No doubt some of what shows up as capital gains is in fact implicit interest, but I don't think that is the natural way of looking at most of it. I think it is more accurately viewed as the return from a particular form of skilled labor. A speculator/investor spends time and effort figuring out what firms and what assets are going to increase in value and investing in them, improving the allocation of capital, nudging markets a little closer to efficiency, and being rewarded, assuming he does a good job, with income above and beyond the normal return on capital. I do not see why the income from that form of labor is a less suitable subject for taxation than income from digging ditches. And since the return is not a fixed proportion of the amount invested, as in Steve's case, but a function of the time and effort spent investing it, Steve's argument for implicit taxation does not apply.
There is, however, a serious problem with treating capital gains as ordinary income—much of it, perhaps most of it, is not income at all.

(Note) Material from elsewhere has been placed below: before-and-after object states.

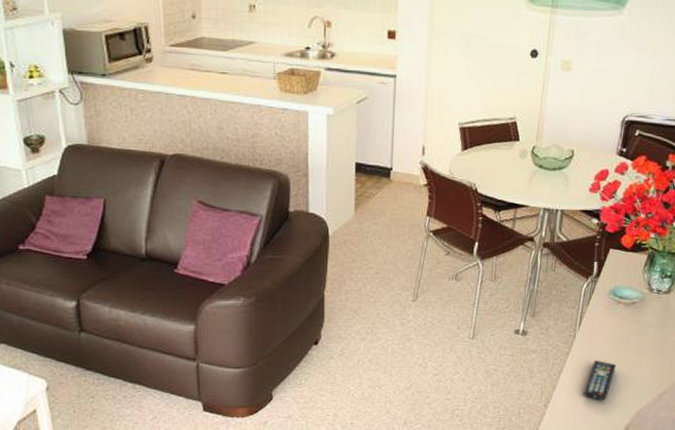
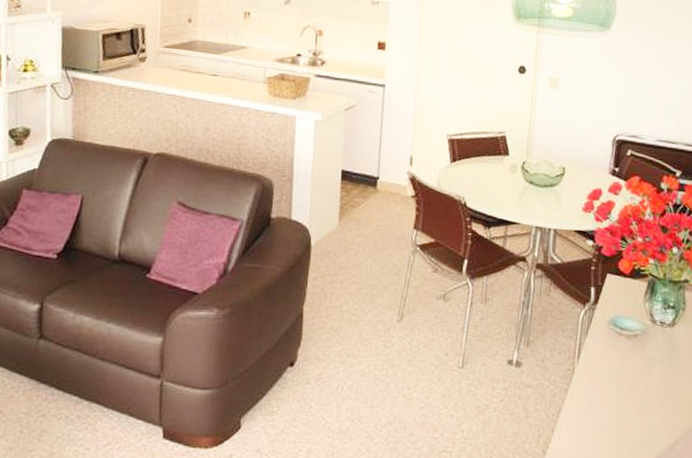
remote control: present [583,361,616,400] -> none [586,400,620,448]

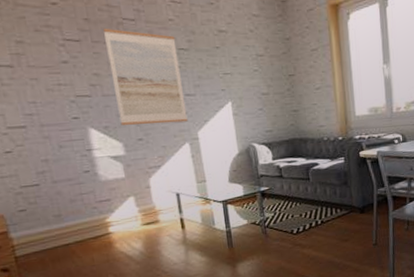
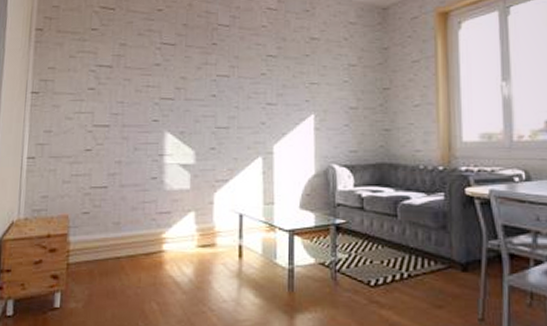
wall art: present [102,28,188,125] -> none [196,33,266,133]

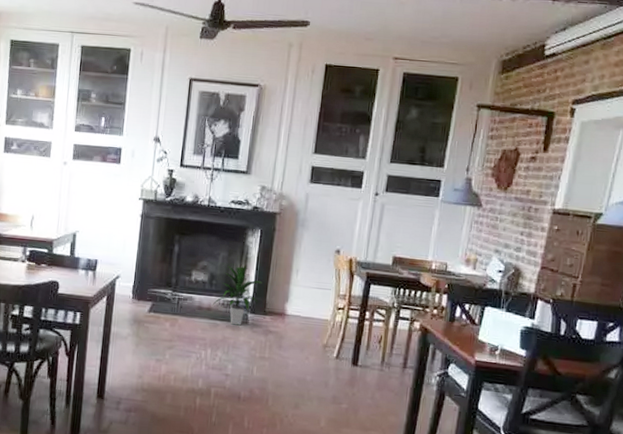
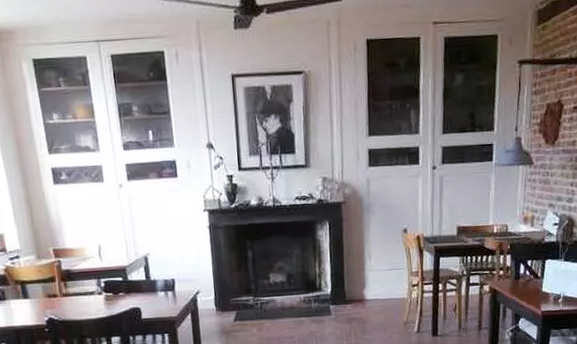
indoor plant: present [212,265,262,326] -> none [294,259,338,319]

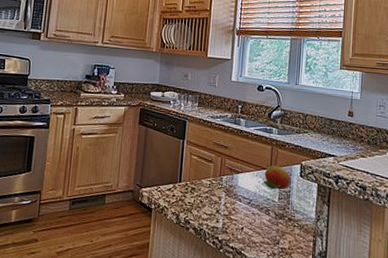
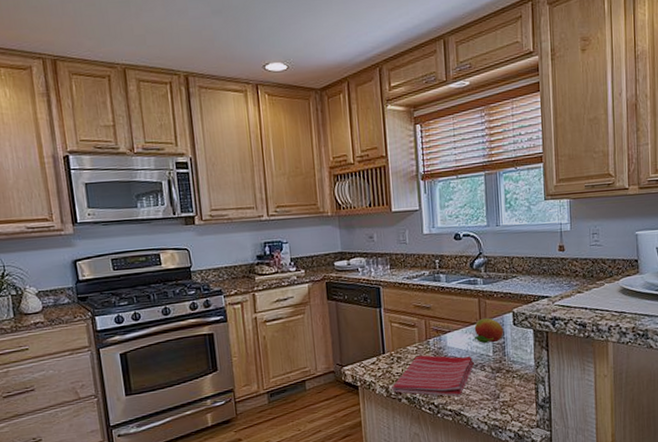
dish towel: none [182,190,260,236] -> present [392,355,474,397]

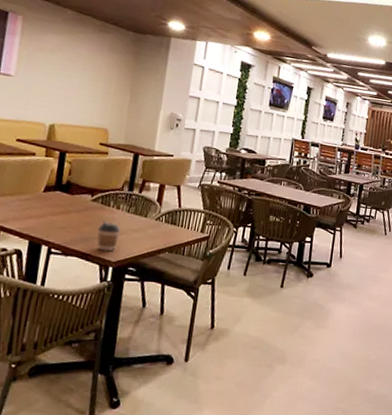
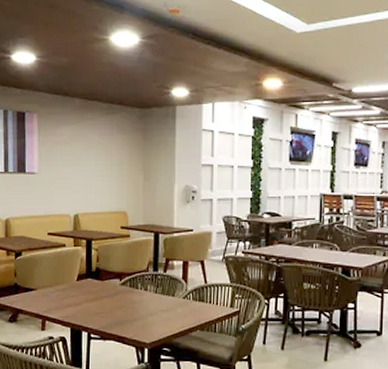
coffee cup: present [96,221,121,252] -> none [130,303,151,333]

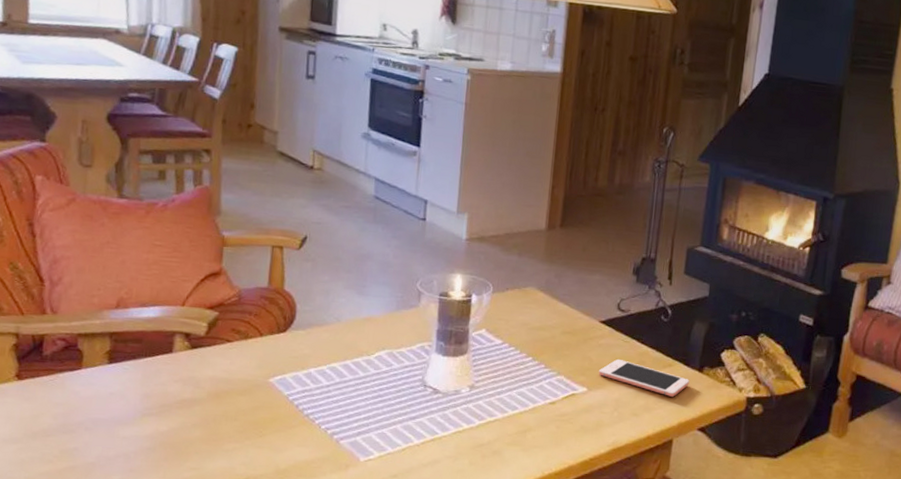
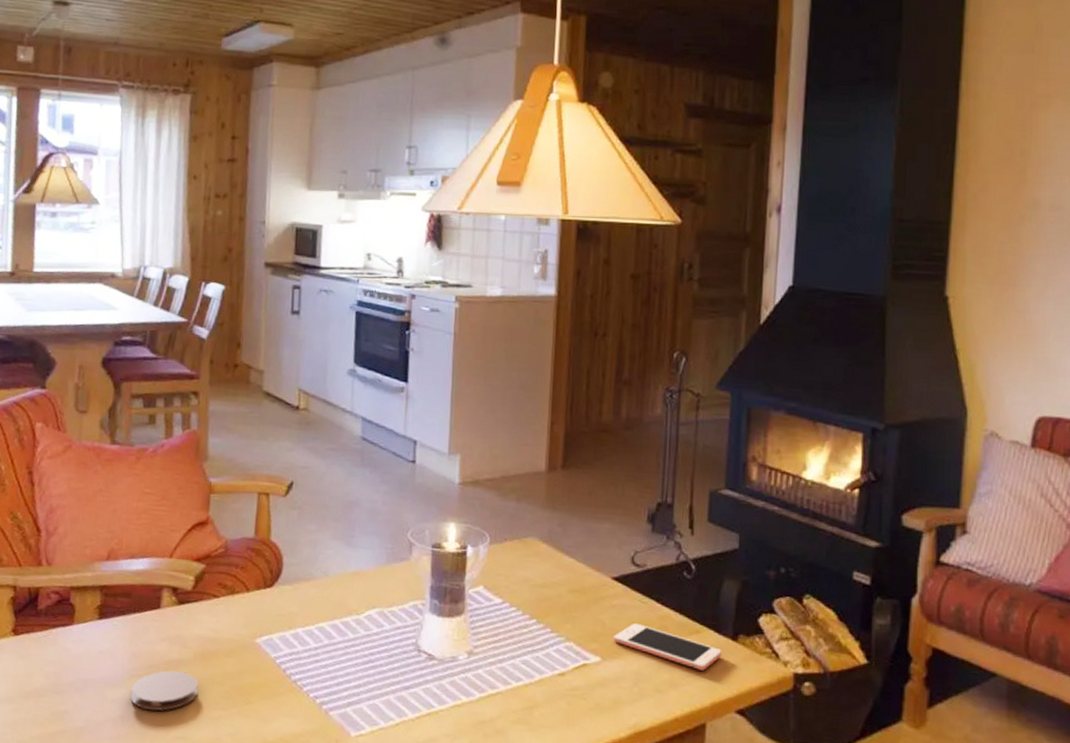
coaster: none [143,409,212,446] -> present [131,670,198,711]

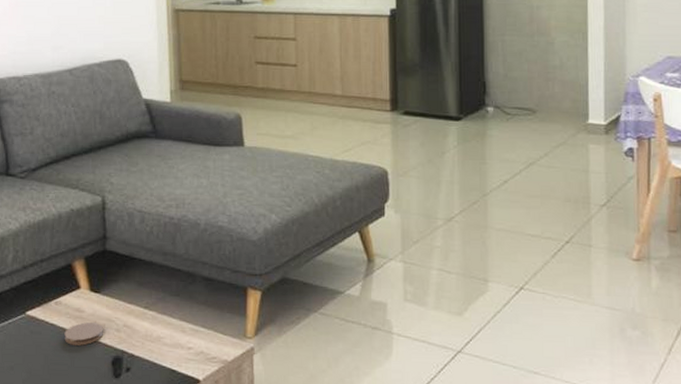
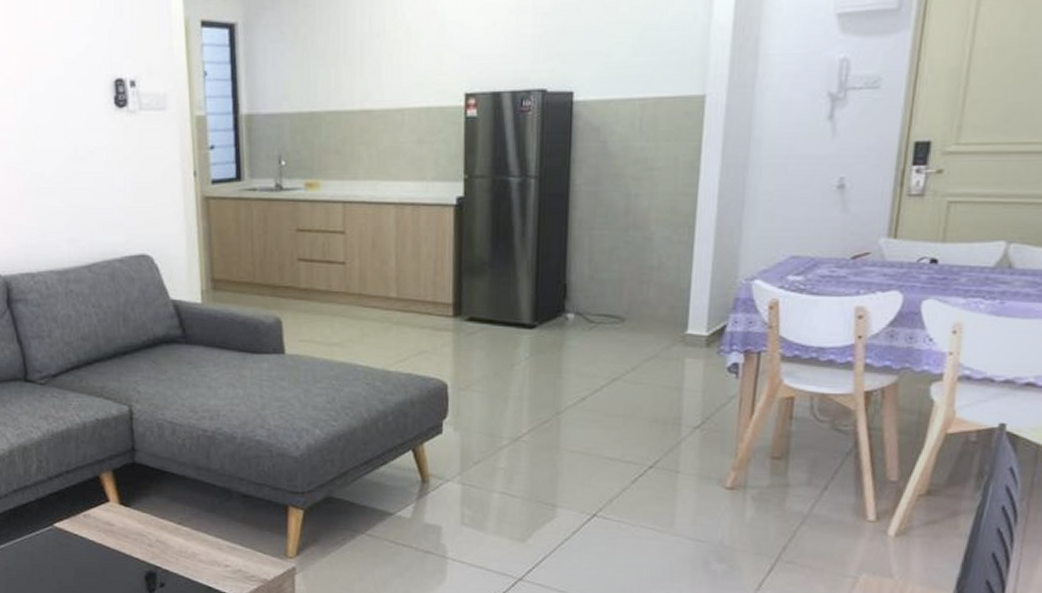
coaster: present [64,322,103,346] -> none [94,536,135,559]

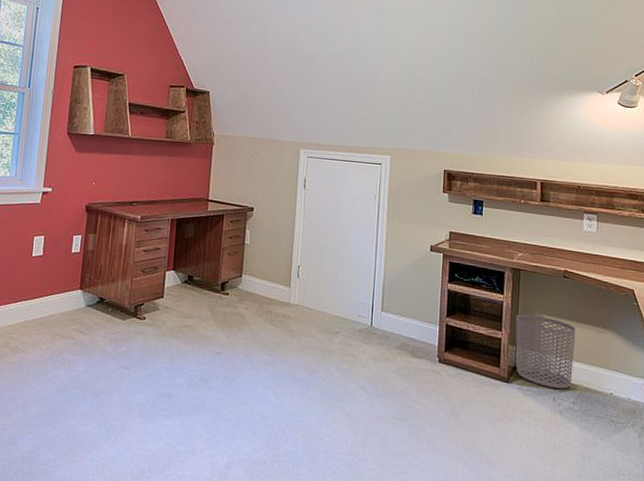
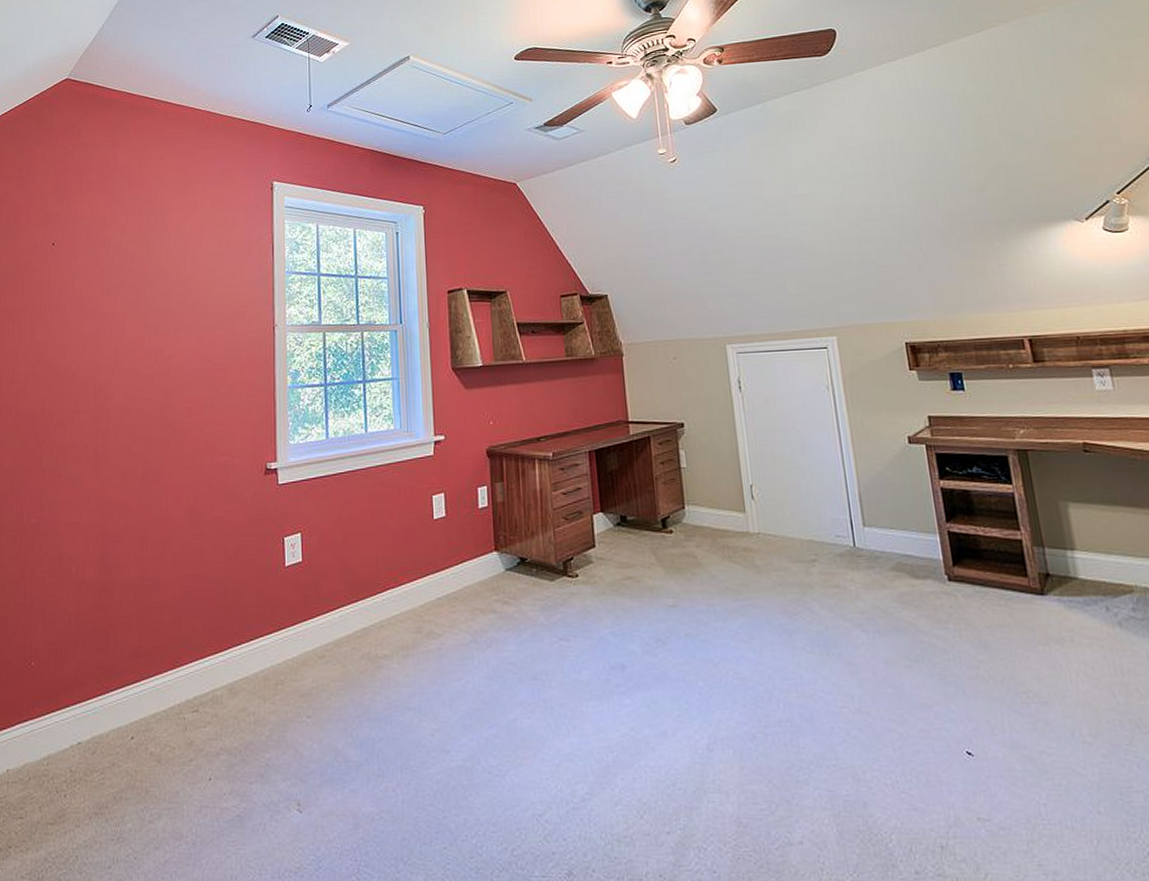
waste bin: present [515,314,576,389] -> none [1034,504,1125,594]

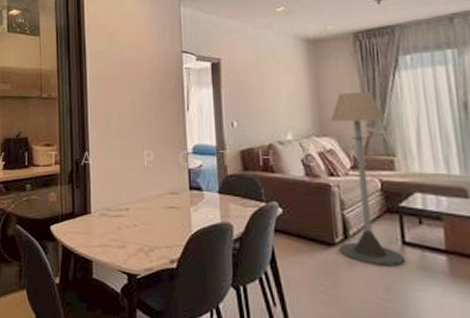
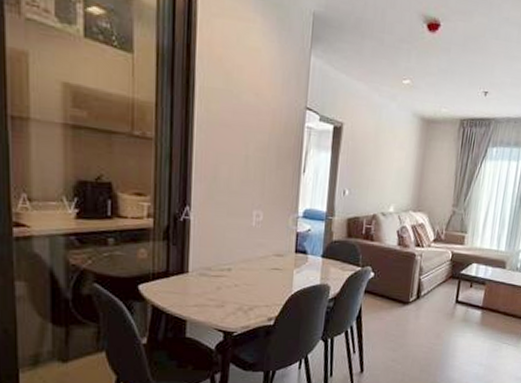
floor lamp: present [331,92,405,267] -> none [411,174,467,319]

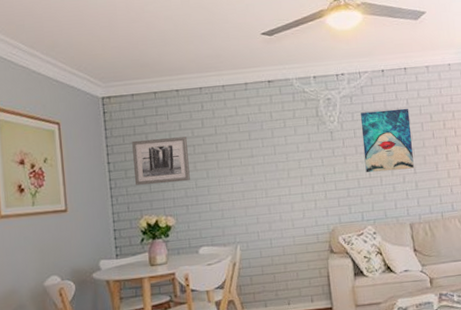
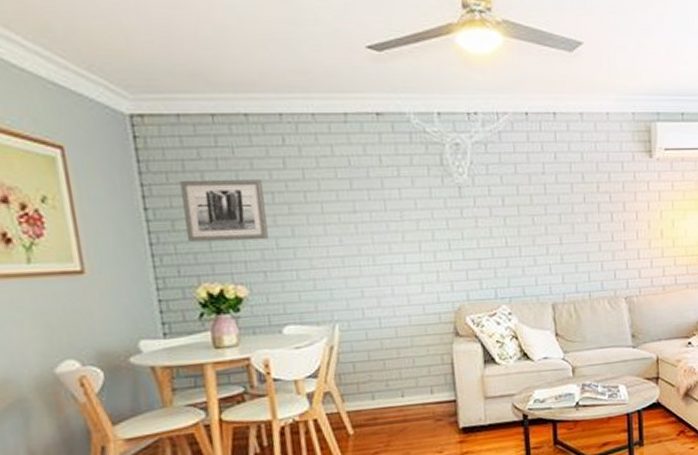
wall art: present [360,108,414,173] -> none [497,163,560,241]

To see why, imagine that you buy a house for $100,000 and sell it, twenty years later, for $200,000. Over those twenty years, not only has the price of housing gone up, the price of practically everything has gone up, with the result that two dollars at the end of the period will buy about what one dollar bought at the beginning. Measured in nominal terms, by counting dollar bills, you have made a capital gain of $100,000 and will be taxed on it. Measured in real terms, by what those dollar bills will buy, you have made a capital gain of zero. Prices in our society trend up over time, so measured capital gains overstate—for long periods greatly overstate—actual capital gains.
Combine these two arguments and you have a simple conclusion. Capital gains ought to be indexed—measured in real rather than nominal terms, purchasing power not number of dollars. That done, they ought to be taxed as ordinary income.